One week down, one to go on our self-isolation. Although our self-isolation feels increasingly like a technical description of our everyday life now. We’re still asymptomatic and given we’re past the median point of becoming symptomatic (and close to the 2/3 point), it seems likely that we didn’t contract the virus. The best would be if we did and had very mild cases, but we can’t count on that, obviously, so after Day 14 we’ll move from assuming we can transmit it to assuming we can contract it.

I started work yesterday by dealing with a problem that was not COVID-19-related. It was a student issue and took two days, five people and a couple of dozen emails to resolve. On the one hand I was annoyed at being asked to fix something that wasn’t part of the immediate crisis situation. On the other, it was weirdly reassuring to solve the kind of “normal” problem that crops up because undergraduates inevitably want the system to accommodate their last-minute changes of heart, mind, and/or curriculum. We were able to find a solution that made the student happy. And then back to crisis-as-normal work.

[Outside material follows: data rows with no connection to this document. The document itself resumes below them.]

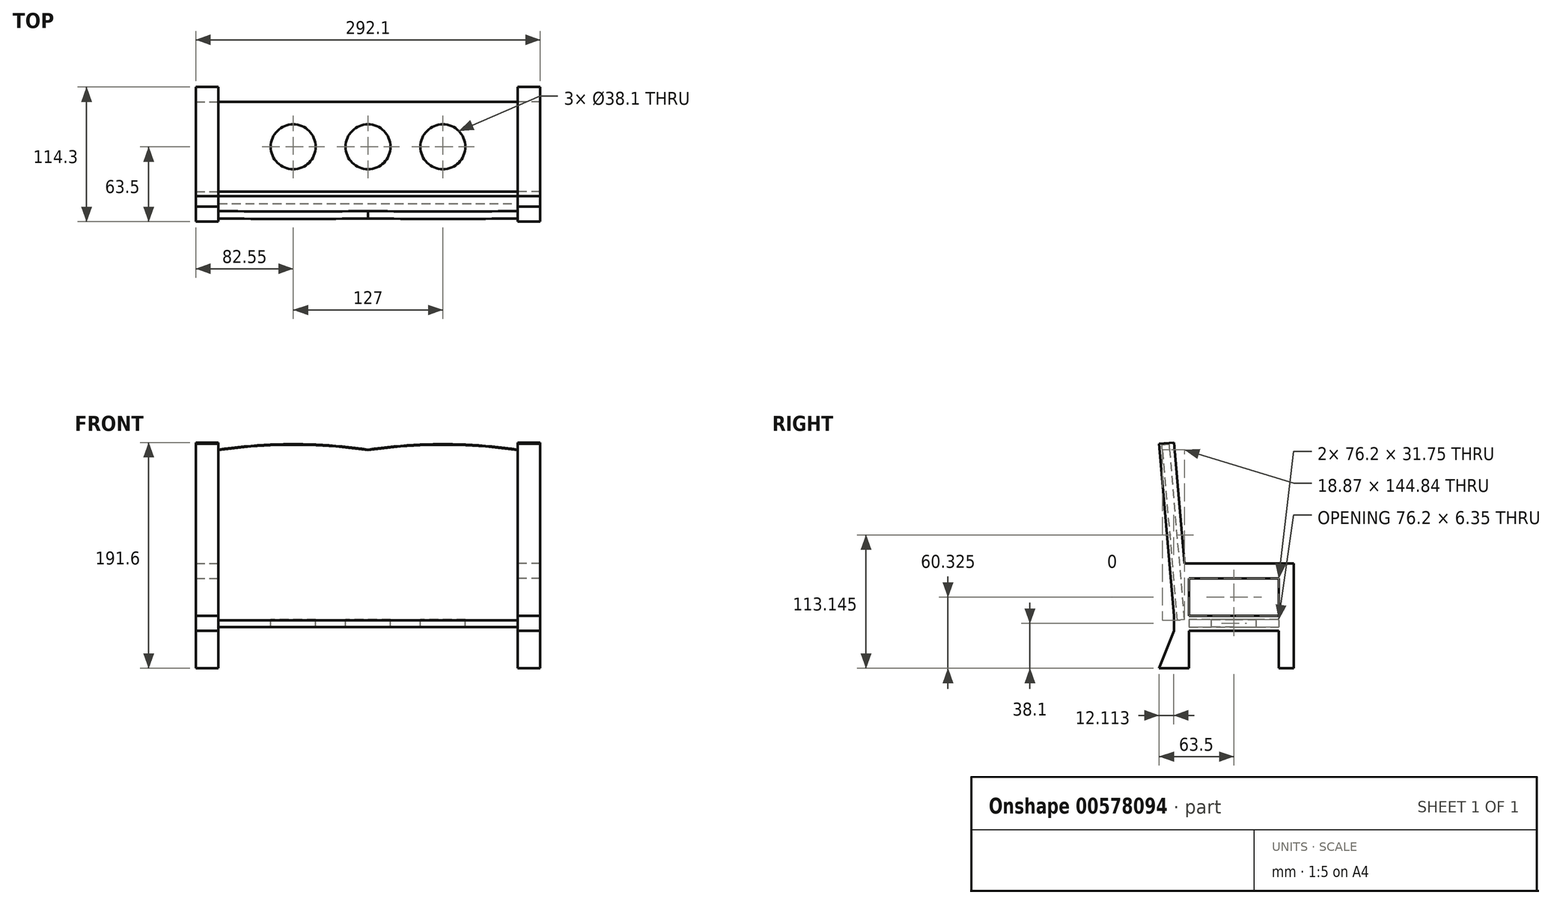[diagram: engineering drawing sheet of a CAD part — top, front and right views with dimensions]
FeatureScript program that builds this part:
annotation { "Feature Type Name" : "Feature", "Feature Type Description" : "" }
export const myFeature = defineFeature(function(context is Context, id is Id, definition is map)
    precondition{}
    {
        {
            var Q0;
            Q0=qCreatedBy(makeId("Right.planeOp"),FACE);
            var sketch = newSketch(context, id + "F0", { "sketchPlane" : qUnion([Q0])});
            skLineSegment(sketch, "E0.bottom", {"start": v(0, 0) * mm, "end": v(12.7, 0) * mm});
            skLineSegment(sketch, "E0.top", {"start": v(8.85, 88.9) * mm, "end": v(101.6, 88.9) * mm});
            skLineSegment(sketch, "E0.left", {"start": v(0, 31.75) * mm, "end": v(0, 44.45) * mm});
            skLineSegment(sketch, "E0.right", {"start": v(101.6, 0) * mm, "end": v(101.6, 88.9) * mm});
            skLineSegment(sketch, "E1", {"start": v(12.7, 0) * mm, "end": v(12.7, 31.75) * mm});
            skLineSegment(sketch, "E2", {"start": v(12.7, 76.2) * mm, "end": v(88.9, 76.2) * mm});
            skLineSegment(sketch, "E3", {"start": v(88.9, 0) * mm, "end": v(88.9, 31.75) * mm});
            skLineSegment(sketch, "E4.trimOffspring", {"start": v(88.9, 0) * mm, "end": v(101.6, 0) * mm});
            skLineSegment(sketch, "E5", {"start": v(12.7, 31.75) * mm, "end": v(88.9, 31.75) * mm});
            skLineSegment(sketch, "E6", {"start": v(12.7, 44.45) * mm, "end": v(88.9, 44.45) * mm});
            skLineSegment(sketch, "E7.trimOffspring", {"start": v(12.7, 44.45) * mm, "end": v(12.7, 76.2) * mm});
            skLineSegment(sketch, "E8.trimOffspring", {"start": v(88.9, 44.45) * mm, "end": v(88.9, 76.2) * mm});
            skLineSegment(sketch, "E9", {"start": v(0, 0) * mm, "end": v(-12.7, 0) * mm});
            skLineSegment(sketch, "E10", {"start": v(-12.7, 0) * mm, "end": v(0, 31.75) * mm});
            skLineSegment(sketch, "E11", {"start": v(-12.7, 190.5) * mm, "end": v(0, 44.45) * mm});
            skLineSegment(sketch, "E12", {"start": v(-12.7, 190.5) * mm, "end": v(-0.05, 191.6) * mm});
            skLineSegment(sketch, "E13", {"start": v(-0.05, 191.6) * mm, "end": v(8.85, 88.9) * mm});
            skPoint(sketch, "E14.orphan", {"position": v(0, 88.9) * mm});
            skSolve(sketch);
        }
        {
            var Q0;
            Q0 = qSketchRegion(id + "F0", true);
            extrude(context, id + "F1", {"entities" : qUnion([Q0]), "depth" : 19.05 * mm, "offsetDistance" : 25.4 * mm});
        }
        {
            var Q0;
            Q0=makeQuery(id+"F1.opExtrude","CAP_FACE",FACE,{"disambiguationData":[OSD([sQuery(id+"F0.wireOp",EDGE,"E0.bottom"),sQuery(id+"F0.wireOp",EDGE,"E0.top"),sQuery(id+"F0.wireOp",EDGE,"E0.left"),sQuery(id+"F0.wireOp",EDGE,"E0.right"),sQuery(id+"F0.wireOp",EDGE,"E1"),sQuery(id+"F0.wireOp",EDGE,"E2"),sQuery(id+"F0.wireOp",EDGE,"E3"),sQuery(id+"F0.wireOp",EDGE,"E4.trimOffspring"),sQuery(id+"F0.wireOp",EDGE,"E5"),sQuery(id+"F0.wireOp",EDGE,"E6"),sQuery(id+"F0.wireOp",EDGE,"E7.trimOffspring"),sQuery(id+"F0.wireOp",EDGE,"E8.trimOffspring"),sQuery(id+"F0.wireOp",EDGE,"E9"),sQuery(id+"F0.wireOp",EDGE,"E10"),sQuery(id+"F0.wireOp",EDGE,"E11"),sQuery(id+"F0.wireOp",EDGE,"E12"),sQuery(id+"F0.wireOp",EDGE,"E13")])],"isStart":true});
            var sketch = newSketch(context, id + "F2", { "sketchPlane" : qUnion([Q0])});
            skLineSegment(sketch, "E15", {"start": v(-88.9, 41.27) * mm, "end": v(-88.9, 34.92) * mm});
            skLineSegment(sketch, "E16", {"start": v(-88.9, 41.27) * mm, "end": v(-12.7, 41.28) * mm});
            skLineSegment(sketch, "E17", {"start": v(-12.7, 41.28) * mm, "end": v(-12.7, 34.93) * mm});
            skLineSegment(sketch, "E18", {"start": v(-12.7, 34.93) * mm, "end": v(-88.9, 34.92) * mm});
            skLineSegment(sketch, "E19", {"start": v(-8.85, 41.28) * mm, "end": v(3.7, 185.56) * mm});
            skLineSegment(sketch, "E20", {"start": v(3.7, 185.56) * mm, "end": v(10.02, 185.01) * mm});
            skLineSegment(sketch, "E21", {"start": v(10.02, 185.01) * mm, "end": v(-2.52, 40.72) * mm});
            skLineSegment(sketch, "E22", {"start": v(-8.85, 41.28) * mm, "end": v(-2.52, 40.72) * mm});
            skSolve(sketch);
        }
        {
            var Q0;
            Q0 = qSketchRegion(id + "F2", true);
            extrude(context, id + "F3", {"entities" : qUnion([Q0]), "operationType" : NewBodyOperationType.ADD, "depth" : 127 * mm, "offsetDistance" : 25.4 * mm});
        }
        {
            var Q0;
            Q0=makeQuery(id+"F3.opExtrude","SWEPT_FACE",FACE,{"disambiguationData":[OSD([sQuery(id+"F2.wireOp",EDGE,"E19")])]});
            var sketch = newSketch(context, id + "F4", { "sketchPlane" : qUnion([Q0])});
            skPoint(sketch, "E23.endSnap0", {"position": v(63.5, 185.19) * mm});
            skArc(sketch, "E24", {"start": v(127, 185.19) * mm, "mid": v(63.5, 189.87) * mm, "end": v(0, 185.19) * mm});
            skPoint(sketch, "E23.end.orphan", {"position": v(63.5, 189.87) * mm});
            skPoint(sketch, "E23.start.orphan", {"position": v(63.5, 185.19) * mm});
            skLineSegment(sketch, "E25", {"start": v(0, 185.19) * mm, "end": v(127, 185.19) * mm});
            skSolve(sketch);
        }
        {
            var Q0;
            Q0 = qSketchRegion(id + "F4", true);
            extrude(context, id + "F5", {"entities" : qUnion([Q0]), "operationType" : NewBodyOperationType.ADD, "oppositeDirection" : true, "depth" : 6.35 * mm, "offsetDistance" : 25.4 * mm});
        }
        {
            var Q0;
            Q0=makeQuery(id+"F1.opExtrude","SWEPT_BODY",BODY,{"disambiguationData":[OSD([sQuery(id+"F0.wireOp",EDGE,"E0.bottom"),sQuery(id+"F0.wireOp",EDGE,"E0.top"),sQuery(id+"F0.wireOp",EDGE,"E0.left"),sQuery(id+"F0.wireOp",EDGE,"E0.right"),sQuery(id+"F0.wireOp",EDGE,"E1"),sQuery(id+"F0.wireOp",EDGE,"E2"),sQuery(id+"F0.wireOp",EDGE,"E3"),sQuery(id+"F0.wireOp",EDGE,"E4.trimOffspring"),sQuery(id+"F0.wireOp",EDGE,"E5"),sQuery(id+"F0.wireOp",EDGE,"E6"),sQuery(id+"F0.wireOp",EDGE,"E7.trimOffspring"),sQuery(id+"F0.wireOp",EDGE,"E8.trimOffspring"),sQuery(id+"F0.wireOp",EDGE,"E9"),sQuery(id+"F0.wireOp",EDGE,"E10"),sQuery(id+"F0.wireOp",EDGE,"E11"),sQuery(id+"F0.wireOp",EDGE,"E12"),sQuery(id+"F0.wireOp",EDGE,"E13")])]});
            var Q1;
            Q1=makeQuery(id+"F3.opExtrude","CAP_FACE",FACE,{"disambiguationData":[OSD([sQuery(id+"F2.wireOp",EDGE,"E19"),sQuery(id+"F2.wireOp",EDGE,"E20"),sQuery(id+"F2.wireOp",EDGE,"E21"),sQuery(id+"F2.wireOp",EDGE,"E22")])],"isStart":false});
            mirror(context, id + "F6", {"operationType" : NewBodyOperationType.ADD, "entities" : qUnion([Q0]), "mirrorPlane" : qUnion([Q1])});
        }
        {
            var Q0;
            {var subQ0=makeQuery(id+"F3.opExtrude","SWEPT_FACE",FACE,{"disambiguationData":[OSD([sQuery(id+"F2.wireOp",EDGE,"E16")])]});Q0=makeQuery(id+"F6.boolean.opBoolean","MERGE",FACE,{"derivedFrom":[subQ0,makeQuery(id+"F6.opPattern","COPY",FACE,{"derivedFrom":subQ0,"instanceName":"1"})]});}
            var sketch = newSketch(context, id + "F7", { "sketchPlane" : qUnion([Q0])});
            skPoint(sketch, "E26.endSnap0", {"position": v(-127, 88.9) * mm});
            skCircle(sketch, "E27", {"center": v(-190.5, 50.8) * mm, "radius": 19.05 * mm});
            skCircle(sketch, "E28", {"center": v(-127, 50.8) * mm, "radius": 19.05 * mm});
            skCircle(sketch, "E29", {"center": v(-63.5, 50.8) * mm, "radius": 19.05 * mm});
            skPoint(sketch, "E30.start.orphan", {"position": v(-254, 50.8) * mm});
            skPoint(sketch, "E26.end.orphan", {"position": v(-127, 69.85) * mm});
            skPoint(sketch, "E31.end.orphan", {"position": v(-63.5, 69.85) * mm});
            skPoint(sketch, "E32.trimOffspring.end.orphan", {"position": v(0, 50.8) * mm});
            skSolve(sketch);
        }
        {
            var Q0;
            Q0 = qSketchRegion(id + "F7", true);
            extrude(context, id + "F8", {"entities" : qUnion([Q0]), "operationType" : NewBodyOperationType.REMOVE, "oppositeDirection" : true, "depth" : 25.4 * mm, "offsetDistance" : 25.4 * mm});
        }
        {
            var Q0;
            {var subQ0=makeQuery(id+"F3.opExtrude","SWEPT_EDGE",EDGE,{"disambiguationData":[OSD([sQuery(id+"F2.wireOp",EDGE,"E15"),sQuery(id+"F2.wireOp",EDGE,"E16")])]});Q0=makeQuery(id+"F6.boolean.opBoolean","MERGE",EDGE,{"derivedFrom":[subQ0,makeQuery(id+"F6.opPattern","COPY",EDGE,{"derivedFrom":subQ0,"instanceName":"1"})]});}
            fillet(context, id + "F9", {"entities" : qUnion([Q0]), "radius" : 0.64 * mm, "tangentPropagation" : true, "allowEdgeOverflow" : false});
        }
    });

I should have finished unpacking and setting up my home office yesterday but I got bogged down doing a bunch of small tasks. I did get out and take a brisk 45-minute walk in the park in the afternoon. There were quite a few joggers, walkers, and bicyclists on the path, all of us attempting to maintain lots of distance. It was cold, windy, and cloudy but it felt so good to be out of doors. I’m very grateful that this disaster allows for outdoor exercise in most places. TheH went out as well, but we took separate walks. He needed a break in the morning when I was tied up and I got mine in the afternoon. I pointed out to him that since we’re together almost 24/7 and will be for a while, we might want to use our outdoor opportunities to have some solitary time.

On my walk I listened to Monday’s Guardian Football Weekly podcast, which was taped after the Premier League suspended its schedule but before many of the other sports and non-sports shutdowns had been announced. There is a hard to hear but necessary interview with their La Liga reporter, Sid Lowe, about the situation in Spain. I hadn’t been able to bring myself to listen to their podcasts before this. I had tried to listen to last Thursday’s podcast while traveling back from the UK on Friday, but the feeling of the season slipping away, and Liverpool’s first title in 30 years with it, was still too painful. I’m mostly over that now. It looks as if they’ll try very hard to finish the season, because it’s not just the title but Champions League places, relegation, and promotion to be determined. But even if they don’t, it’s not that important. People staying alive through a pandemic is important. If you don’t believe me, believe Liverpool’s manager, J├╝rgen Klopp. His comments and messages have been exactly what everyone should hear about football and society.